● **READING PASSAGE**
______

Personal information
- Full name: Lorenzo Insigne
- Date of birth: 4 June 1991 (age 35)
- Place of birth: Frattamaggiore, Naples, Italy
- Height: 1.63 m (5 ft 4 in)
- Positions: Attacking midfielder; forward;

Team information
- Current team: Sampdoria
- Number: 10

Youth career
- 0000–2006: Olimpia Sant'Arpino
- 2006–2010: Napoli

Senior career*
- Years: Team / Apps / (Gls)
- 2010–2022: Napoli / 337 / (96)
- 2010: → Cavese (loan) / 10 / (0)
- 2010–2011: → Foggia (loan) / 33 / (19)
- 2011–2012: → Pescara (loan) / 37 / (18)
- 2022–2025: Toronto FC / 66 / (15)
- 2026: Pescara / 13 / (5)
- 2026–: Sampdoria / 4 / (2)

International career
- 2010–2011: Italy U20 / 5 / (1)
- 2011–2013: Italy U21 / 15 / (7)
- 2012–2022: Italy / 54 / (10)

Medal record
Men's Football
Representing Italy
UEFA European Championship
| Winner | 2020 Europe |  |
UEFA Nations League
| Third place | 2021 Italy |  |
UEFA European Under-21 Championship
| Runner-up | 2013 Israel |  |

= Lorenzo Insigne =

Italian footballer (born 1991)

______

● **INFORMATION GIVEN**
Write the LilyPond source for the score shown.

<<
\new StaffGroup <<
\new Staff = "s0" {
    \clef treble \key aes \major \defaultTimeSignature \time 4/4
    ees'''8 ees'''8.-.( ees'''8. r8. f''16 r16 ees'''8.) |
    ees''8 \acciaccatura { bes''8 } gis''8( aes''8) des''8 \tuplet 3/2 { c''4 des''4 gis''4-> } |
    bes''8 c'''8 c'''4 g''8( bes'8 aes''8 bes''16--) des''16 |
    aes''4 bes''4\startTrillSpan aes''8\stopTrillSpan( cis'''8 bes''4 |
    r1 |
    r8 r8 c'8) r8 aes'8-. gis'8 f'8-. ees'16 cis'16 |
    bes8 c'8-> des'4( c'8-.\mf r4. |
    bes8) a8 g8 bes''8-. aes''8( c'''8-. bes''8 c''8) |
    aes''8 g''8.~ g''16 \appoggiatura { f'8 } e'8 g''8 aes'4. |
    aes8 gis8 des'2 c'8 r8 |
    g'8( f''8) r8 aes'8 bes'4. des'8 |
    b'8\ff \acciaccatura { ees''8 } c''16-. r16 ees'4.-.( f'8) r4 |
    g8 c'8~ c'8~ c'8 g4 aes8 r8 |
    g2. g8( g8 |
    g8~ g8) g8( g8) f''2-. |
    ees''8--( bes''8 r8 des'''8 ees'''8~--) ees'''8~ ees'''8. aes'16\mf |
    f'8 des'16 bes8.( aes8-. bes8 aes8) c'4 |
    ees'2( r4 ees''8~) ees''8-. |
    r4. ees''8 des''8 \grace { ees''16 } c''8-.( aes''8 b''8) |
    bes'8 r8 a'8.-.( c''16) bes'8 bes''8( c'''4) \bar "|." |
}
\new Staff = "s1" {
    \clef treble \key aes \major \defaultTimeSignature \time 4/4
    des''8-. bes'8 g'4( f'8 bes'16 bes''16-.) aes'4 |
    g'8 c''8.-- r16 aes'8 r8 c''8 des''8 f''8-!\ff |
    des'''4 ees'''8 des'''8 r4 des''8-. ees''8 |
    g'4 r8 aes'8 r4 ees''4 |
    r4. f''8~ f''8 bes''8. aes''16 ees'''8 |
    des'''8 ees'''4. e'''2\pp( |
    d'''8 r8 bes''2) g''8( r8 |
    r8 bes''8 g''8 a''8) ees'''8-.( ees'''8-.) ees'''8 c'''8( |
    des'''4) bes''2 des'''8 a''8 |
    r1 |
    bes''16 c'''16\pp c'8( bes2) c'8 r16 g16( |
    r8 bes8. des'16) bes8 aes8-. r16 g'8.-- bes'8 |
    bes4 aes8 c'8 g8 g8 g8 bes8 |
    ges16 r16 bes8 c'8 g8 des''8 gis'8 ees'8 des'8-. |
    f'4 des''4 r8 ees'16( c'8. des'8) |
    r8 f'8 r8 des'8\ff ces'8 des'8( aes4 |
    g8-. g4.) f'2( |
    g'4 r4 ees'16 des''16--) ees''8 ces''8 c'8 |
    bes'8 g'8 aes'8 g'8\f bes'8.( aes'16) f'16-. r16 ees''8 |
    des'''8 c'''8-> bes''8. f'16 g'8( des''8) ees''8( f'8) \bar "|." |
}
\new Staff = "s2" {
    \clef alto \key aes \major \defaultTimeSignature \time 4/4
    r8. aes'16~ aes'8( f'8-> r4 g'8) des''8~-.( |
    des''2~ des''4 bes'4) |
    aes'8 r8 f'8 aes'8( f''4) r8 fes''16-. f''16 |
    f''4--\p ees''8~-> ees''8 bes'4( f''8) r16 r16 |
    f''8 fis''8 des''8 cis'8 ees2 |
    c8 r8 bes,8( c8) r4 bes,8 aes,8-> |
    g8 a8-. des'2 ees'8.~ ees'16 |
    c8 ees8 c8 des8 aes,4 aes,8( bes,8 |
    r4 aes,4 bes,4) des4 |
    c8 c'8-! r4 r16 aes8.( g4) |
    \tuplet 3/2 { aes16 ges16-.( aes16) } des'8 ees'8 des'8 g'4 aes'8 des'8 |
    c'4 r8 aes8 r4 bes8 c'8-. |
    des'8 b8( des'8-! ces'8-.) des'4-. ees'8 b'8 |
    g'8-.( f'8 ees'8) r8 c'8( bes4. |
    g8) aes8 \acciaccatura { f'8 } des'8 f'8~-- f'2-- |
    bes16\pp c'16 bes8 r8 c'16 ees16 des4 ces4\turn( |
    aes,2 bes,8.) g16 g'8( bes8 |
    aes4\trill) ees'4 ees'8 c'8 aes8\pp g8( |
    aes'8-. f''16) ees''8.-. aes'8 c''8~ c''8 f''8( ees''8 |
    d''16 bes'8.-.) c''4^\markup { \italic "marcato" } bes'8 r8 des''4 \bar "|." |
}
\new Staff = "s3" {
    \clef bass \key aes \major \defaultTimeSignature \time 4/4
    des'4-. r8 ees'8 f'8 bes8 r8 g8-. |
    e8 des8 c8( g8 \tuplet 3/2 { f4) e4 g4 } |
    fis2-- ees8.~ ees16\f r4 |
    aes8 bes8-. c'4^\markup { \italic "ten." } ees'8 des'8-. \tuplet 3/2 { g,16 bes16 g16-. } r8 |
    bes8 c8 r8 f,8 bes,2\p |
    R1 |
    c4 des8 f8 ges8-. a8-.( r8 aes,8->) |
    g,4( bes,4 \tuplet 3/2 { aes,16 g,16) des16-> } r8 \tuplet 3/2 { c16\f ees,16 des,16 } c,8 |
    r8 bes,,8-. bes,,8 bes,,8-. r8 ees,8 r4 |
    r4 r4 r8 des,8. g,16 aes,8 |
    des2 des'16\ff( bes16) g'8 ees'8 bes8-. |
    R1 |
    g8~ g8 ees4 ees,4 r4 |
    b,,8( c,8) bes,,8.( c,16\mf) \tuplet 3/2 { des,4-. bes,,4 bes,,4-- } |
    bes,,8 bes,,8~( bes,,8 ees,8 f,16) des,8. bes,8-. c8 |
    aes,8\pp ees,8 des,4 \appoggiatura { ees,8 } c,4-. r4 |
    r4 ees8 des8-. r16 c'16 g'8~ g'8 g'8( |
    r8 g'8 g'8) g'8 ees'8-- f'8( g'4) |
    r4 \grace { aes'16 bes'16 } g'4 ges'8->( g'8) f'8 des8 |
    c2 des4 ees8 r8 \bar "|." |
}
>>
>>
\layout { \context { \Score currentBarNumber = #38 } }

______

● **WHAT TO DO**
A - In the Lorenzo Insigne profile, what do the arrows before some senior-career entries mark? Answer in one to three sentences.
B - Retype the part of the Lorenzo Insigne profile from "- 2010–2011: →" up to and including "Italy / 54 / (10)", keeping its wording unchanged.

● **LIST OF ANSWERS**
A - The arrows mark the spells at Cavese (2010), Foggia (2010–2011) and Pescara (2011–2012). The profile labels each of these entries "(loan)", so the arrows set the loan spells apart from the regular club entries.

B -
- 2010–2011: → Foggia (loan) / 33 / (19)
- 2011–2012: → Pescara (loan) / 37 / (18)
- 2022–2025: Toronto FC / 66 / (15)
- 2026: Pescara / 13 / (5)
- 2026–: Sampdoria / 4 / (2)

International career
- 2010–2011: Italy U20 / 5 / (1)
- 2011–2013: Italy U21 / 15 / (7)
- 2012–2022: Italy / 54 / (10)